Incorporaremos un abono verde de verano con un buen contenido en carbono (nabos o sorgo forrajero ya encañado, por ejemplo). Los hongos lo romperán en moléculas más simples y el frío invernal condensará parte de ellas en la reserva de humus. Tengamos en cuenta que una vez la tierra se enfría (por debajo de 10-15 ºC) o se encharca, los microorganismos no cocinarán nada de lo que les demos. Por tanto, o nos adelantamos unos 30 o 40 días a ese momento o es mejor esperar y elegir una estrategia primaveral. Y lo mismo con los restos de cultivo picados, como la primera tanda de coles que cosechamos a final de septiembre o primeros de octubre. Para restos más leñosos, como los de solanáceas, debemos tener cuidado según el cultivo que venga después, ya que es posible que no podamos plantar nada hasta bien entrada la siguiente primavera; y, además, conviene ayudarles con un poco de estiércol.

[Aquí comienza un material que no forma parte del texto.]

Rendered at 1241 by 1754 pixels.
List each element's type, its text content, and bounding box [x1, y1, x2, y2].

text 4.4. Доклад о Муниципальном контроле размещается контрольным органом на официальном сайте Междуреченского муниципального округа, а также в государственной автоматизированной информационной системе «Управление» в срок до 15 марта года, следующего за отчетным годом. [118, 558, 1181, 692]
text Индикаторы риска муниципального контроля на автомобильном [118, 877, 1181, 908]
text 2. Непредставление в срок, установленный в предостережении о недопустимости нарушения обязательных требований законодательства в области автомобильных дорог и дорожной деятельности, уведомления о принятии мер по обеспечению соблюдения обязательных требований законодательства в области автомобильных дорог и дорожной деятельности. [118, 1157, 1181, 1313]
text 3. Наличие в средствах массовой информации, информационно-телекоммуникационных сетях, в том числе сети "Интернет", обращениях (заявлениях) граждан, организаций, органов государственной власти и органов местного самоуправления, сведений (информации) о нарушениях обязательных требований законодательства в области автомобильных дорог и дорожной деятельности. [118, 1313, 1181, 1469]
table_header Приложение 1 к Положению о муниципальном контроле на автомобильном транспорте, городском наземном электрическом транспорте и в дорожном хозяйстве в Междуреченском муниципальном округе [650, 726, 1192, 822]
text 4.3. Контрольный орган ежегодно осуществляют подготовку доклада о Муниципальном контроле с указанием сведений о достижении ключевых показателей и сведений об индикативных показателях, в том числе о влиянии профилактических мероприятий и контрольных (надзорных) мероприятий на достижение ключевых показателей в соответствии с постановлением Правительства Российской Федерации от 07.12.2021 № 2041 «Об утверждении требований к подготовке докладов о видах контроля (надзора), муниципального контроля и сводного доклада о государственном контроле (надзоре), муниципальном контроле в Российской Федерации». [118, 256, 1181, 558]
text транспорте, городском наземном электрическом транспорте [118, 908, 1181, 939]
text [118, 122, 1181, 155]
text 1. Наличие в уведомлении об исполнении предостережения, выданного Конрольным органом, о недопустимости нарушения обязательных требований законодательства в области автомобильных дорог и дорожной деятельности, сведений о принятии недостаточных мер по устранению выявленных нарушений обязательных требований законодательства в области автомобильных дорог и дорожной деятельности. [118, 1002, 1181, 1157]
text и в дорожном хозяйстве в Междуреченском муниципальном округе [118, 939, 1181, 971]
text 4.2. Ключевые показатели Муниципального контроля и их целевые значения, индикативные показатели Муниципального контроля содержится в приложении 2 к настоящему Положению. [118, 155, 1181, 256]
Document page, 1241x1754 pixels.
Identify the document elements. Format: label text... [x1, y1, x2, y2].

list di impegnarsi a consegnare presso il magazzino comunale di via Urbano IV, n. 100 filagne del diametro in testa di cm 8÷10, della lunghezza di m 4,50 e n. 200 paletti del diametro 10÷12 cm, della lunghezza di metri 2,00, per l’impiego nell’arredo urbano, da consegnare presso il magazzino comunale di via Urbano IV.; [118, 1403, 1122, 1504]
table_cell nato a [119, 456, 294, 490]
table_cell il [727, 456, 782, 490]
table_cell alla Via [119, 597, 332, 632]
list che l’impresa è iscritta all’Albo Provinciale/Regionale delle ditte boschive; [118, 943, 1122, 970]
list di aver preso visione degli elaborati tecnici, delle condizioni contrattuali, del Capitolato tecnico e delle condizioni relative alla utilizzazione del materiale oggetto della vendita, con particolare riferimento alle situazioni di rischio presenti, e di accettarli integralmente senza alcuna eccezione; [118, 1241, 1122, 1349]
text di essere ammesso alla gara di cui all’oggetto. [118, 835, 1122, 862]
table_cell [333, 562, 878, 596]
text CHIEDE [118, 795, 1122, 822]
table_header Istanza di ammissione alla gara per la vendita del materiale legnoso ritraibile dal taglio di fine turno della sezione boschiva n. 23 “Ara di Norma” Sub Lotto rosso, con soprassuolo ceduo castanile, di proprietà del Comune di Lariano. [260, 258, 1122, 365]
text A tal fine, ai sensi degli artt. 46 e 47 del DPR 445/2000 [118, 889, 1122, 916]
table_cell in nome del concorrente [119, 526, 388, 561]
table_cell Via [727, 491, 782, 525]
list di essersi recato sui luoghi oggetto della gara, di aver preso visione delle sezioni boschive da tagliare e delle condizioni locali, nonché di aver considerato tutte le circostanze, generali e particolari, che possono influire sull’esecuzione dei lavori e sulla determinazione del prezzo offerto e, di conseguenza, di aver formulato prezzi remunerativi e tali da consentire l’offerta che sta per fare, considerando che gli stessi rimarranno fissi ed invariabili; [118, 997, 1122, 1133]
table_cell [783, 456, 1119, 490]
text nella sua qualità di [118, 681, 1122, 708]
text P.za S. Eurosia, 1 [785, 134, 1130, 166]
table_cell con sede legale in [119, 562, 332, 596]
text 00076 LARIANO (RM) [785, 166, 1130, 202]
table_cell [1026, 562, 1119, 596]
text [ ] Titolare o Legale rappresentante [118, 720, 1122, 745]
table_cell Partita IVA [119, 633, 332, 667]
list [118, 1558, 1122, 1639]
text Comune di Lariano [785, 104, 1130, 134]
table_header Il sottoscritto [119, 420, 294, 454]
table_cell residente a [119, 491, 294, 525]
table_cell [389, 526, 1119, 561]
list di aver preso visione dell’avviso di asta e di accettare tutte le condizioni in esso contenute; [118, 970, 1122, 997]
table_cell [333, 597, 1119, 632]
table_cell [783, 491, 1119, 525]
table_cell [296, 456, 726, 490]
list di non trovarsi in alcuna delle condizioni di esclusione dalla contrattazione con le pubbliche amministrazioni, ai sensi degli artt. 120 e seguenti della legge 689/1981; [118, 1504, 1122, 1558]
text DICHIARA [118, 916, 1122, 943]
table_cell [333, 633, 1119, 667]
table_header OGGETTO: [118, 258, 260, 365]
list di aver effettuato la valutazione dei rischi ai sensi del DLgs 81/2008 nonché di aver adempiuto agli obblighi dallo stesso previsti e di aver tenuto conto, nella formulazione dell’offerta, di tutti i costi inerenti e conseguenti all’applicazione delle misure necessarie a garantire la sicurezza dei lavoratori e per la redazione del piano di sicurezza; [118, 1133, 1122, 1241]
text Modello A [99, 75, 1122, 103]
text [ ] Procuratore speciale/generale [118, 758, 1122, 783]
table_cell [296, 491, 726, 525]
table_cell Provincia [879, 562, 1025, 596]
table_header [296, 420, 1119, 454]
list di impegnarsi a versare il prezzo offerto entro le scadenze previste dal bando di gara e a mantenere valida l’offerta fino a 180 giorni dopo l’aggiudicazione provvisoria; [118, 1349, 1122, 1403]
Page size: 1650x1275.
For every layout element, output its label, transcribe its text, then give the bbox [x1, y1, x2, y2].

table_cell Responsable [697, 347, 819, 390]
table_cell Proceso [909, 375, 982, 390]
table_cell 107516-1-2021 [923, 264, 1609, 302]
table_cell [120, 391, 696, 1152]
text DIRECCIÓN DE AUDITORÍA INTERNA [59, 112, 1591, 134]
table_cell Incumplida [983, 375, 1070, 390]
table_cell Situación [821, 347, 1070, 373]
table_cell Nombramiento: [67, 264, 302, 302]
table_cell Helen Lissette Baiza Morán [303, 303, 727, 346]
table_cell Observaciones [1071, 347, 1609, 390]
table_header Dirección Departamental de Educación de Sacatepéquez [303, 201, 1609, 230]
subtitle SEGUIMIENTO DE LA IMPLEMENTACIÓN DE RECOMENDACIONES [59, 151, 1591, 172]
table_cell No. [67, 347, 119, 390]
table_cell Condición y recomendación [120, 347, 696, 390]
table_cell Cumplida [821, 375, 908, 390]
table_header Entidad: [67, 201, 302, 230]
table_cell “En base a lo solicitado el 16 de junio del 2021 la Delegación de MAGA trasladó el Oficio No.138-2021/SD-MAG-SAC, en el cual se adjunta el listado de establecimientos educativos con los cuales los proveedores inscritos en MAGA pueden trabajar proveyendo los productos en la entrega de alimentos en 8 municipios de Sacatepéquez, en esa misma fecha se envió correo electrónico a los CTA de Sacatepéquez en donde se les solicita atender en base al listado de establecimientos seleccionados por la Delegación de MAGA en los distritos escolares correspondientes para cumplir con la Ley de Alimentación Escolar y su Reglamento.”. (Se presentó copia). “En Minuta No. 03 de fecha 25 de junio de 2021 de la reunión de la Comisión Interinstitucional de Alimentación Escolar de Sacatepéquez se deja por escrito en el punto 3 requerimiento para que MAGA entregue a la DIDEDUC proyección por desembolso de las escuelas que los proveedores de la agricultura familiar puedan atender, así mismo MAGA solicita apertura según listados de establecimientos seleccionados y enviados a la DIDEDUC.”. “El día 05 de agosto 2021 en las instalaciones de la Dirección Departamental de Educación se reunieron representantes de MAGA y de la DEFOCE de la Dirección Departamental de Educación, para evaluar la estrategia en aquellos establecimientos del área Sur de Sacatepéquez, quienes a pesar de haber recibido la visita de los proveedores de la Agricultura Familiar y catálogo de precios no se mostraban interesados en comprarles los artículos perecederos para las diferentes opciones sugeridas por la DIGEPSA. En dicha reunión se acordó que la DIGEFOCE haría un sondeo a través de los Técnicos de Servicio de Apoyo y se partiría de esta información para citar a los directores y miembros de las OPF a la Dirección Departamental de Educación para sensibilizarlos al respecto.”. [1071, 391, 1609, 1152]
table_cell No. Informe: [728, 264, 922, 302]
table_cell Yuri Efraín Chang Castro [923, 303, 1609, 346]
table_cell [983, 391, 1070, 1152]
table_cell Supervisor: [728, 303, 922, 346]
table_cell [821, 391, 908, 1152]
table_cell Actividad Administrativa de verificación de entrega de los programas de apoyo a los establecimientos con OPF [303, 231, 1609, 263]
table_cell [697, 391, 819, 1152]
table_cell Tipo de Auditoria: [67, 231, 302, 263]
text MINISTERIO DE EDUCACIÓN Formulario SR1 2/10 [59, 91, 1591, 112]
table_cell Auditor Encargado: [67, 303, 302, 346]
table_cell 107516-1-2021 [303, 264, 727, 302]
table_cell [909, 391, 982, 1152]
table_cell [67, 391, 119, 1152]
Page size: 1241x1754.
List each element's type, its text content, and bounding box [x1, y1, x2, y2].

Seguiremos la misma dinámica con el compost, sobre todo cuando es joven. Es el momento más seguro para aportar estiércol en superficie si no podemos aplicarlo compostado. Eso sí, es muy difícil predecir cómo se comportará un estiércol crudo.
Para evitar la pérdida de nutrientes, en climas lluviosos es mejor afrontar en primavera el cuidado y reposición del humus en la medida que nuestra tierra y rotación lo permitan. En este caso elegiremos compost maduro para evitar problemas de retrasos.
Hay tierras como las arenosas, o con tendencia al lavado, con peor predisposición a generar humus estable. Esto obliga a pensar más en alimentar al cultivo que en recargar la despensa. Sin embargo, la arcilla y el calcio garantizan que un aporte en otoño, en luna descendente y preferiblemente menguante, llenará la despensa del misterioso pero imprescindible humus, sin el cual la tierra no funciona.